有珠山は前兆現象が分かりやすい山だったから、今までの観測データをもとに噴火が予測できましたが、三宅島に見るように火山活動が迷走化している場合は、自然を相手に万全な対策などは、望むべくもないのだということを忘れてはなりません。
5月19日に、当時の国土庁長官が復興プラン策定の段階で、温泉街の集団移転を提唱しました。

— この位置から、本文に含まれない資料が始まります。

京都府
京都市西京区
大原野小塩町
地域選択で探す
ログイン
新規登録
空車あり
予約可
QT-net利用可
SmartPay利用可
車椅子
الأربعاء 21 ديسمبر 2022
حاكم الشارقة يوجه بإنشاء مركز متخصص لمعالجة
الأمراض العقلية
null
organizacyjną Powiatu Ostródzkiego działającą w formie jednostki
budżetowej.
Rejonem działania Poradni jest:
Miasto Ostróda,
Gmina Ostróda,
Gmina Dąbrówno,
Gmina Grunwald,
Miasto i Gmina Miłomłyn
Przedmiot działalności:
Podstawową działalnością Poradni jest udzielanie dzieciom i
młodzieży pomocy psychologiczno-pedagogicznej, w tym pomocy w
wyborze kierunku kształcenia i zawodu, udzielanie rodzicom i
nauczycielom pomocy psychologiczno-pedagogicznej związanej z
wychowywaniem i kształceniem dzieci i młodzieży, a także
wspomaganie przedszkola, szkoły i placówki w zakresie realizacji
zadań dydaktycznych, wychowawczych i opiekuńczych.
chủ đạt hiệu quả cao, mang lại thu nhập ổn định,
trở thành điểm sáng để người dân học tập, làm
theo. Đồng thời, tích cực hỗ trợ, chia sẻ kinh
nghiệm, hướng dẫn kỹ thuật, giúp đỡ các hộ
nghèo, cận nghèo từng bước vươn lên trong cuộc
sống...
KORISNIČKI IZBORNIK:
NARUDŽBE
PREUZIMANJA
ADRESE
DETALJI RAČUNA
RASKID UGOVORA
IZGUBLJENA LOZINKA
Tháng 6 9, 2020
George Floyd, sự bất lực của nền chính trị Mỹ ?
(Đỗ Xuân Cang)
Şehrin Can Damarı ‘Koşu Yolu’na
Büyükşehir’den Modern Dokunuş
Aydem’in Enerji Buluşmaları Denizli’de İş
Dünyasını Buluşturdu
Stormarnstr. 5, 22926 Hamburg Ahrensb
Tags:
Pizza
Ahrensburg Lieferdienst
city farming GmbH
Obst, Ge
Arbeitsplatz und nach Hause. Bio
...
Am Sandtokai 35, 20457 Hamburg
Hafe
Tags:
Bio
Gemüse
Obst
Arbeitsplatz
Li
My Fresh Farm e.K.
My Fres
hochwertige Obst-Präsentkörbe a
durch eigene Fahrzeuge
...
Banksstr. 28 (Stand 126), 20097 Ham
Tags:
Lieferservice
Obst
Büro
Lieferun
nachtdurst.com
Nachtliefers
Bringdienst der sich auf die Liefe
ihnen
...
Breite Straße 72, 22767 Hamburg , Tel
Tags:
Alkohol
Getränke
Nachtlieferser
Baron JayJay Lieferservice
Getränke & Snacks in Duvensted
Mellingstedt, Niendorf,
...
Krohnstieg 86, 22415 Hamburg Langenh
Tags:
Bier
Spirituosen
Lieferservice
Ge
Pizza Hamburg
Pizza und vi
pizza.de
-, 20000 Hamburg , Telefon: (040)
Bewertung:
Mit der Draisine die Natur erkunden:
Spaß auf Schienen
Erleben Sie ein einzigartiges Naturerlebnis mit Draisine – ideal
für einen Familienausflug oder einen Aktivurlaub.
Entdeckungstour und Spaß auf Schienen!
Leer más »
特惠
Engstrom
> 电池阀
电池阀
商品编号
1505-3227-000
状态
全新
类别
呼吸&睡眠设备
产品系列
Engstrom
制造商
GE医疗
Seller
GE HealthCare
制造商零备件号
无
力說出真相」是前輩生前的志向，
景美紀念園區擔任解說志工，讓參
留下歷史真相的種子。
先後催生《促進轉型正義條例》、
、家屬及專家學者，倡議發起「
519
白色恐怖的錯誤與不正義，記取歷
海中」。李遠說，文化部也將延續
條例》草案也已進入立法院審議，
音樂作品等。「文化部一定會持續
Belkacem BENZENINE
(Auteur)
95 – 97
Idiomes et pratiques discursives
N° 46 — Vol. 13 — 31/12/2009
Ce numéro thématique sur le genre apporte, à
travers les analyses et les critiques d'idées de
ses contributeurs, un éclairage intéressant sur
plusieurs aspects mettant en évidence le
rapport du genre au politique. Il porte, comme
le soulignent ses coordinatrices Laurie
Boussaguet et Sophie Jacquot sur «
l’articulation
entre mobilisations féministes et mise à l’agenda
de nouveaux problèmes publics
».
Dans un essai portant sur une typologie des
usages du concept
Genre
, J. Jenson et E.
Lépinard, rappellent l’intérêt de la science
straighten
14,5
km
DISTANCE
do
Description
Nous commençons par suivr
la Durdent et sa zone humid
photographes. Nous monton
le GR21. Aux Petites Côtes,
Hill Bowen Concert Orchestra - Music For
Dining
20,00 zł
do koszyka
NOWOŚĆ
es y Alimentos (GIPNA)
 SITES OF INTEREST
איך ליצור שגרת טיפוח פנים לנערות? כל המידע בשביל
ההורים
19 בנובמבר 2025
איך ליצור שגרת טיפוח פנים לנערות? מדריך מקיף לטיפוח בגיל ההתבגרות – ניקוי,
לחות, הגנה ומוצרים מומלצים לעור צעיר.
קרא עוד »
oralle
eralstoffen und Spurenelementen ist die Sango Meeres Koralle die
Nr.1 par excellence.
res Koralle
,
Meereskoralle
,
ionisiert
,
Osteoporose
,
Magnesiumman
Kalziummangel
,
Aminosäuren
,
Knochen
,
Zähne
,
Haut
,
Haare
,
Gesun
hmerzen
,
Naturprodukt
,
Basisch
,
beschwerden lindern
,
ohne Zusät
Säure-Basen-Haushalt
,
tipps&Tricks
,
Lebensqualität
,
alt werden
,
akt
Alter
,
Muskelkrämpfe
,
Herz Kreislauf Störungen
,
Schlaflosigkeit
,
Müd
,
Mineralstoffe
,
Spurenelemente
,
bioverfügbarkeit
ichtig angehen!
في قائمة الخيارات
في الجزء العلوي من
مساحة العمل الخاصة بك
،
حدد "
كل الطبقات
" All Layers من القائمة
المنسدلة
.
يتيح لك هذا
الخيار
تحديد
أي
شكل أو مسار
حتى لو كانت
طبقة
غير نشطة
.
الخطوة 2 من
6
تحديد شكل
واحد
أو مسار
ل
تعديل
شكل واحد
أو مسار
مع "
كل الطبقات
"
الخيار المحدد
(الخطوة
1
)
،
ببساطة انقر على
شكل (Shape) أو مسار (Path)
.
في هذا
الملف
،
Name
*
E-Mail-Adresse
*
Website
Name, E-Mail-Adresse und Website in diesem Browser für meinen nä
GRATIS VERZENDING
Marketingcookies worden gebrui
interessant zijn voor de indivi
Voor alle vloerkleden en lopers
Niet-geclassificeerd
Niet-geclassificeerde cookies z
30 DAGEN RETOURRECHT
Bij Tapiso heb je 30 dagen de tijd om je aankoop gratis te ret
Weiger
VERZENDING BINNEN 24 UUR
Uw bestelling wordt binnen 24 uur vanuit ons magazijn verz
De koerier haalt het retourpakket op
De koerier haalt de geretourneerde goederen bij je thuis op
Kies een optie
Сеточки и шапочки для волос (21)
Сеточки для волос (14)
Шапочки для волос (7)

それには地域の非常な反発がありましたが、反面、その提案に賛成の人は少なくなかったと思います。
行政としては、やるべきことは大胆にやらなければ、また噴火の度に大きな被害を受けるのだと発言されたわけで、行政側で、最も理想的な対策案を提示して、それを土台に話し合うのも必要なことだと思います。
実際、有珠山噴火で被災した虻田町・洞爺湖温泉街の住民1,224世帯を対象に意識調査をした結果を8月30日に虻田町長に提示しましたが、510世帯の回答の中で「噴火前のところで暮らしたいと思うか」の問いに対し、「条件が合えば移転したい」という回答が40%を越えており、「移転を考えている」という回答は11%、「すでに移転した」という回答は3%、という内訳で、移転希望者が過半数を占めているのは、今後の復興の方向性を考える上では、重要なポイントだと思います。いずれにしても、活動的な有珠山の明暗と調和しつつ長期的な視点でこの火山と共生していくことを基本にしっかりとした復興計画に取り組んでいきたいと考えています。